С Малым театром я не разрываю связи с той самой поры, но здесь я остановлюсь на артистах и артистках, из которых иные уже не участвуют в моих дальнейших воспоминаниях, с тех пор как я сделался драматическим писателем.
Прежде всего, конечно, Михаил Семенович Щепкин. Я видал его позднее всего только в двух пьесах: в «Свадьбе Кречинского» (роль Муромцева) и в пьесе, переделанной из комедии Ожье «Зять господина Пуарье» под русским ее заглавием: «Тесть любит честь — зять любит взять».
Но в истории русского сценического искусства Михаил Семенович — творец двух лиц:
Фамусова и городничего, и, в меньшей степени, Кочкарева в «Женитьбе». Во всех трех этих «созданиях» я его видел тогда юношей, уже значительно подготовленным к высшим запросам от театра и игры актера.
Это была последняя полоса его игры, когда он, уже пожилым человеком, еще сохранял большую артистическую энергию. Случилось так, что я его в Нижнем не видал (и точно не знаю, езжал ли он к нам, когда меня уже возили в театр) и вряд ли даже видал его портреты. Тогда это было во сто раз труднее, чем теперь.

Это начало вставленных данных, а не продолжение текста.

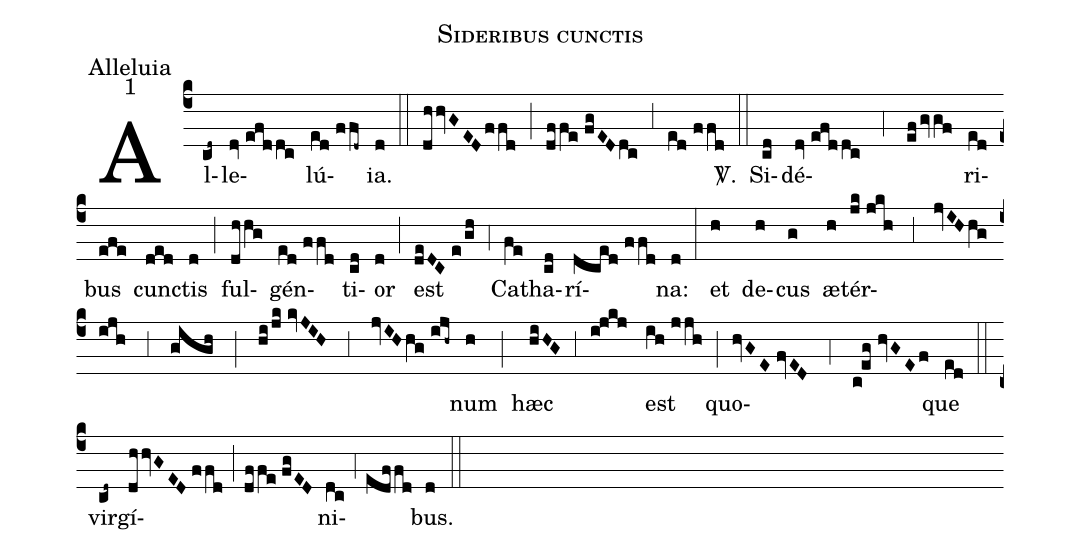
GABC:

name:Sideribus cunctis;
office-part:Alleluia;
mode:1;
%%
(c4) Al(cd~)le(dv//efddc)lú(ed//ffd~)ia.(d) (::) (dhhvGED/ffd) (;) (dffe//fgEDdc) (;3) (ed//ffd) <sp>V/</sp>.(::) Si(cd)dé(dv//efddc;4ef/gvgf)ri(ed)bus(efe) cun(ded)ctis(d) (;) ful(dhhg)gén(ed//ffd)ti(cd)or(d) (;) est(deDC//e/gh) (;4) Ca(fe)tha(cd)rí(dced//ffd)na:(d) (:) et(h) de(h)cus(g) æ(h)tér(jk//jkh;3jvIH/hg//ijh;3gigh;hi/jk//kvJIH;3jvIH/hg//ijh~)num(h) (;) hæc(hiHG) (;3) (i!jkj) est(ih//jjh) (;) quo(hvGE//fvED;4c!eg//hvGEf)que(ed) (::) vir(cd~)gí(dhhvGED//ffd;dffe//fgED)ni(dc;4edffd)bus.(d) (::)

Вся его короткая, полная (но не очень толстая) фигура, круглое лицо с сильной гримировкой, особого рода подвижность, жесты рук, головы, мимика рта и глаз — все это отзывалось чем-то необычным. Голос был непохожий и на интонации тогдашних актеров из коренных москвичей. Полная простота тона и вкусная — если можно так определить — дикция, с легким стариковским оттенком артикуляции, говорили о чем-то особенном. М.С. был и оставался «хохлом» более, чем великороссом. Мне рассказывал покойный Павел Васильев (уже в начале 60-х годов, в Петербурге), что когда он, учеником театральной школы, стоял за кулисой, близко к сцене, то ему явственно было слышно, что у Щепкина в знаменитом возгласе: «Дочь! Софья Павловна!» слышалось хохлацкое «хв», и он, хотя и не очень явственно, произносил: «Дочь! Сохвья Павловна!»